# Robbe Power Peak E1 Charger 4.25 volt



## Tony Carrubba (Apr 17, 2006)

Looking For More Information on the Robbe Power Peak E1 Charger !!!

http://data.robbe-online.net/robbe_p...021_1-8471.pdf

I have the Robbe Power Peak E1 charger, and it is one of the best chargers I have used (and I have used them all!). I really like the fact that the screen displays all the vital information about my batteries without the use of a magnifying glass!!!! The buttons are easy to use, and navigating the screen is super simple - this is a great charger! 


I have 2 questions:
1. Can you adjust the peek volt? I have looked on the menu screens, but can't find a way to adjust to the ROAR rule of 4.25 volts. If the charger can't adjust, a upgrade to the software is NEEDED! 


2. It looks like the max discharge is 3.9 volts, I would like to increase that to 4 volts - can that be done? If not - once again this is needed for a competition level charger……


If some one has this charger, and has found a way to adjust the two settings - please post!!


If you can't adjust the settings, I sure hope a software upgrade will be made available soon!!!

Tony


----------



## Crptracer (Feb 19, 2007)

Not up on my sweetish battery chargers but from what I've seen looks awesome! You may want to post on RCtech might have more luck there! I sent an email to a European racer I know to see if can get any info or translate the YouTube video.


----------



## Crptracer (Feb 19, 2007)

Page 11 instruction manual charge voltage/peak sensitivity..lipo 4.2 fixed you can go into battery settings and change under the charge voltage/peak sensitivity..let me know if that helps...just got email and he said some guys are going into the "speacial battery" category and charging at different voltages thru cc/cv.. He said to download the instructions if you don't have them..charger is pretty slick but easy to get lost..hope this helps


----------



## Tony Carrubba (Apr 17, 2006)

*Robbe top off volt*

I Think I see what you are talking about . I hooked up the Bid chip and went to SPECIAL settings but but I can only go from 4.20 to 4.30 " can't seem to get 4.22 " Will not let me choose in between 4.20 to 4.30.

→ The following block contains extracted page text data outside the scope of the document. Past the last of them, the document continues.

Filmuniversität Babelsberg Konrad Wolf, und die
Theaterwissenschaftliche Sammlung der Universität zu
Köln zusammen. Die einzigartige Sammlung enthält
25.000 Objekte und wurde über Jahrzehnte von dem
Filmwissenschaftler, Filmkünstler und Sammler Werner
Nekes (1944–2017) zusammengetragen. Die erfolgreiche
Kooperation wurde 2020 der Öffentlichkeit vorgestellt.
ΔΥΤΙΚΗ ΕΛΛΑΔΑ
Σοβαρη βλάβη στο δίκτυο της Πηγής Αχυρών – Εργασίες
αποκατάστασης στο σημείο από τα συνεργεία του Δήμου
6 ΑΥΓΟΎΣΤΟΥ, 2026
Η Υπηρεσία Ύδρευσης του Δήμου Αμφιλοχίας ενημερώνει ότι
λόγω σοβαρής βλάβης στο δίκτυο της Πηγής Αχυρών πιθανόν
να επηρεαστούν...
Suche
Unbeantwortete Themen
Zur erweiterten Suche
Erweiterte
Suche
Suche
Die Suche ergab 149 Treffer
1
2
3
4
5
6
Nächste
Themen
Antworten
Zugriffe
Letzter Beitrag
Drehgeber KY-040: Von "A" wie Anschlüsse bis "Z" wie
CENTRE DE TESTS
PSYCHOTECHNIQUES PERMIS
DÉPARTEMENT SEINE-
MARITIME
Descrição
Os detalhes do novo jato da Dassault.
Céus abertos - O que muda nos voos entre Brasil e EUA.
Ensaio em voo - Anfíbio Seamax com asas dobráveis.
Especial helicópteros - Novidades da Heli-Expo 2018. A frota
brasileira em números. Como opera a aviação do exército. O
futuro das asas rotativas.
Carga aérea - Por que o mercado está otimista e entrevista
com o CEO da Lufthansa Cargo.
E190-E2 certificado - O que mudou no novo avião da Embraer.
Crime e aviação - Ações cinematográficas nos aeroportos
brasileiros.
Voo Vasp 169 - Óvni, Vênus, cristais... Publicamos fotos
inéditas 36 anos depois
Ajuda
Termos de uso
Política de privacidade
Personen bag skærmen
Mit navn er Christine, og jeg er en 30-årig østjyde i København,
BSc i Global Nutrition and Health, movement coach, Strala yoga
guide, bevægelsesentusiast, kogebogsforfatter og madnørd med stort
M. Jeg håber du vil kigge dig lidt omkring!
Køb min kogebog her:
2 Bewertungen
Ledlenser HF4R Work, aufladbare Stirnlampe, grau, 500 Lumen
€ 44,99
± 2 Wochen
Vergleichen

My e-mail is [email protected]
Phone is 440 781 8883 
Tony
Thanks


----------



## Crptracer (Feb 19, 2007)

Tony Carrubba said:


> I Think I see what you are talking about . I hooked up the Bid chip and went to SPECIAL settings but but I can only go from 4.20 to 4.30 " can't seem to get 4.22 " Will not let me choose in between 4.20 to 4.30.
> 
> My e-mail is [email protected]
> Phone is 440 781 8883
> ...


The issue maybe the same as most chargers, they can't be dialed in that close. I spent this weekend doing tech at an oval race in which all are single cell and there max was 4.22 and most were at or over but in discussion and walking thru the pits it's more of a luck thing..4.30 would be fine you would just need to burn it off before you go thru tech...I will email my buddy again and see if he can get me in touch with someone running the charger and i will pass on your email!


----------



## Tony Carrubba (Apr 17, 2006)

*Robbie*

IT HAS ALMOST BIN A YEAR NO REPLY FROM ROBBIE 
now the rules are changed to 4.20 and 4.22 oval. The charger still tops off at 4.2 need to be 4.19 to 4.25 ( + - )
you cant change it WHAT A WAST OF MONEY, PROBUBLY ONE OF THE BEST LI-PO CHARGERS , WELL BUILT AND , STRONG , BIG SCREEN EASY TO SEE BUT IS USELESS WITH OUT A TOPP OFF ADJABLE

Tony


----------